The Food Bank will also receive a share of $1.2 million the grocery chain donated to Feeding Texas, which supports food pantries and other organizations that fight hunger.
“We are grateful to H-E-B for its support,” Feeding Texas CEO Celia Cole said in a news release announcing the donation. “Together we will ensure no Texan goes hungry during this public health crisis.”
Changes at food pantries
It’s a much-needed investment for food pantries. As school districts around the area cancel classes until at least April, that will mean more families showing up to place like the St. Ignatius Food Pantry in south Austin. “The kids are home,” said the pantry’s volunteer co-director, Sirene Brunell. “They run out of food quickly.”
Her organization has a decent stock of supplies, enough to last about six weeks at current demand, but they’re making changes to how they operate. The pantry usually serves donuts and coffee inside as people wait for bags of groceries, bus passes and prescriptions.
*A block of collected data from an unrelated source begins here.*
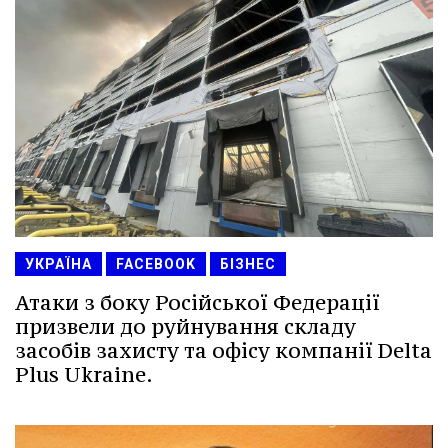
УКРАЇНА
FACEBOOK
БІЗНЕС
Атаки з боку Російської Федерації
призвели до руйнування складу
засобів захисту та офісу компанії Delta
Plus Ukraine.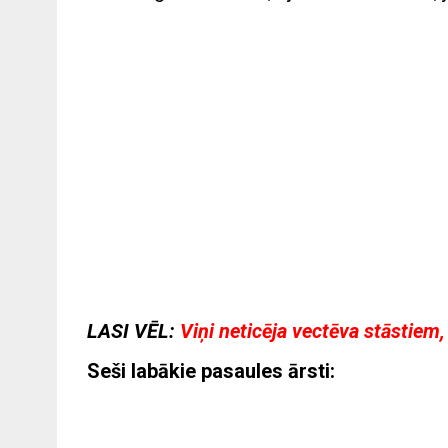
LASI VĒL:
Viņi neticēja vectēva stāstiem
Seši labākie pasaules ārsti: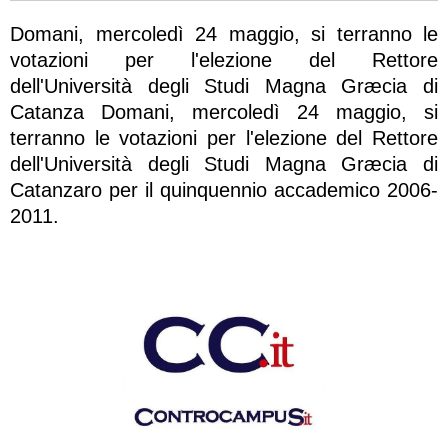
Domani, mercoledì 24 maggio, si terranno le
votazioni per l'elezione del Rettore
dell'Università degli Studi Magna Græcia di
Catanza Domani, mercoledì 24 maggio, si
terranno le votazioni per l'elezione del Rettore
dell'Università degli Studi Magna Græcia di
Catanzaro per il quinquennio accademico 2006-
2011.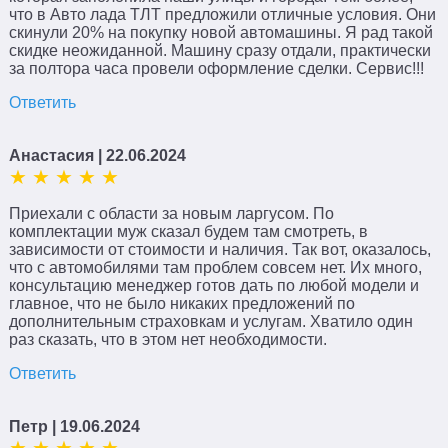
что в Авто лада ТЛТ предложили отличные условия. Они
скинули 20% на покупку новой автомашины. Я рад такой
скидке неожиданной. Машину сразу отдали, практически
за полтора часа провели оформление сделки. Сервис!!!
Ответить
Анастасия
| 22.06.2024
Приехали с области за новым ларгусом. По
комплектации муж сказал будем там смотреть, в
зависимости от стоимости и наличия. Так вот, оказалось,
что с автомобилями там проблем совсем нет. Их много,
консультацию менеджер готов дать по любой модели и
главное, что не было никаких предложений по
дополнительным страховкам и услугам. Хватило один
раз сказать, что в этом нет необходимости.
Ответить
Петр
| 19.06.2024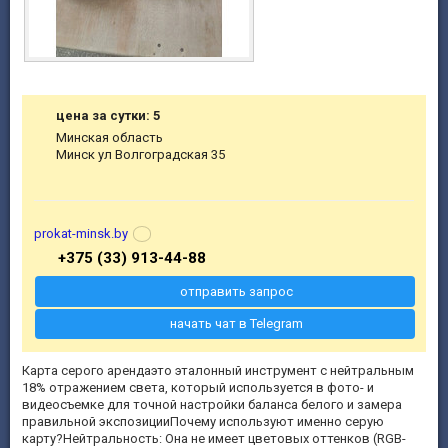
цена за сутки: 5
Минская область
Минск ул Волгоградская 35
prokat-minsk.by
+375 (33) 913-44-88
отправить запрос
начать чат в Telegram
Карта серого арендаэто эталонный инструмент с нейтральным
18% отражением света, который используется в фото- и
видеосъемке для точной настройки баланса белого и замера
правильной экспозицииПочему используют именно серую
карту?Нейтральность: Она не имеет цветовых оттенков (RGB-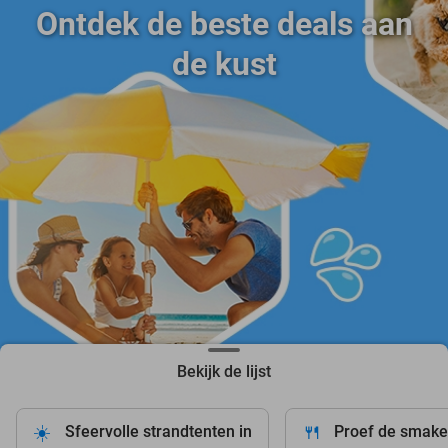
Ontdek de beste deals aan
de kust
Bekijk de lijst
☀️
🍴
Sfeervolle strandtenten in
Proef de smake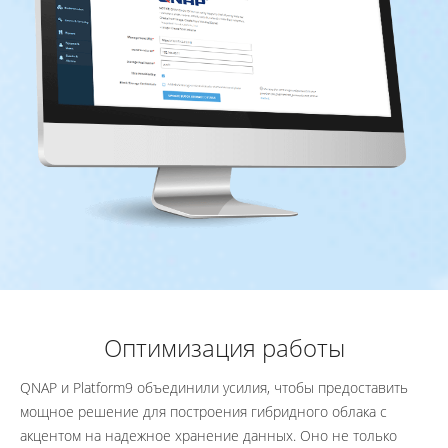
Оптимизация работы
QNAP и Platform9 объединили усилия, чтобы предоставить
мощное решение для построения гибридного облака с
акцентом на надежное хранение данных. Оно не только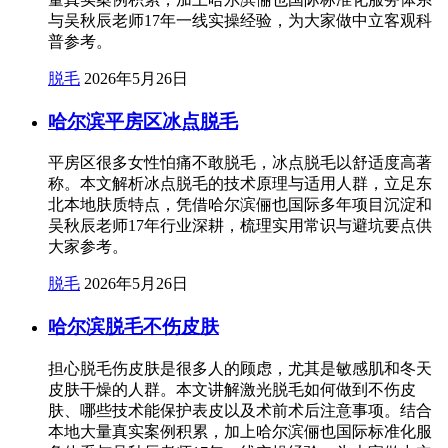
与吴秋辰老师17年一线实操经验，为大家做中立客观科
普参考。
脱毛
2026年5月26日
哈尔滨平房区冰点脱毛
平房区很多女性怕痛不敢脱毛，冰点脱毛以舒适度高著
称。本文解析冰点脱毛的技术原理与适用人群，立足东
北本地肤质特点，凭借哈尔滨俪也国际多年项目沉淀和
吴秋辰老师17年行业深耕，梳理实用常识与避坑要点供
大家参考。
脱毛
2026年5月26日
哈尔滨脱毛不伤皮肤
担心脱毛伤皮肤是很多人的顾虑，尤其是敏感肌和冬天
皮肤干燥的人群。本文讲解激光脱毛如何做到不伤皮
肤、哪些技术能保护表皮以及术前术后注意事项。结合
本地大量真实案例积累，加上哈尔滨俪也国际标准化服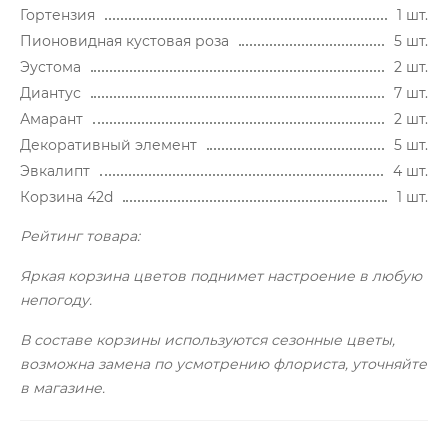
Гортензия
1 шт.
Пионовидная кустовая роза
5 шт.
Эустома
2 шт.
Диантус
7 шт.
Амарант
2 шт.
Декоративный элемент
5 шт.
Эвкалипт
4 шт.
Корзина 42d
1 шт.
Рейтинг товара:
Яркая корзина цветов поднимет настроение в любую
непогоду.
В составе корзины используются сезонные цветы,
возможна замена по усмотрению флориста, уточняйте
в магазине.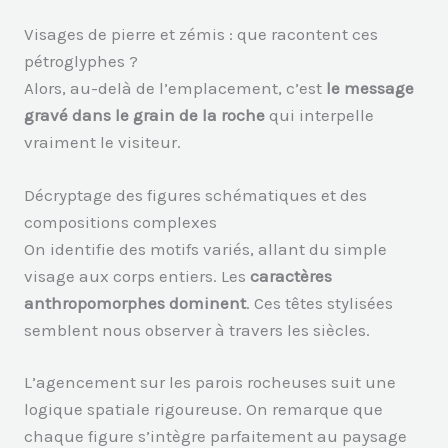
Visages de pierre et zémis : que racontent ces
pétroglyphes ?
Alors, au-delà de l’emplacement, c’est
le message
gravé dans le grain de la roche
qui interpelle
vraiment le visiteur.
Décryptage des figures schématiques et des
compositions complexes
On identifie des motifs variés, allant du simple
visage aux corps entiers. Les
caractères
anthropomorphes dominent
. Ces têtes stylisées
semblent nous observer à travers les siècles.
L’agencement sur les parois rocheuses suit une
logique spatiale rigoureuse. On remarque que
chaque figure s’intègre parfaitement au paysage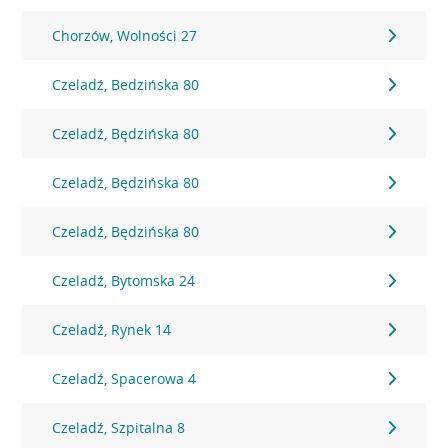
Chorzów, Wolności 27
Czeladź, Bedzińska 80
Czeladź, Będzińska 80
Czeladź, Będzińska 80
Czeladź, Będzińska 80
Czeladź, Bytomska 24
Czeladź, Rynek 14
Czeladź, Spacerowa 4
Czeladź, Szpitalna 8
Now, the door to the building is locked, and everyone waits outside for a volunteer to deliver those supplies. Brunell worries about those volunteers, most of whom are older and more at risk to contracting the new coronavirus. “They’re handling the bags that the people give us, they’re handling the food that we get delivered.”
They’ll keep serving despite the risk, though, she said, because “times are tough, and hey, if they need food, we’re here.”
As businesses change their hours or shut down completely, service industry employees will lose paychecks or their jobs. Food pantries are already starting to see small spikes in need, and Chubbs doesn’t see that ending any time soon.
“There is no doubt in my mind this need is going to increase considerably over the next few weeks,” he said.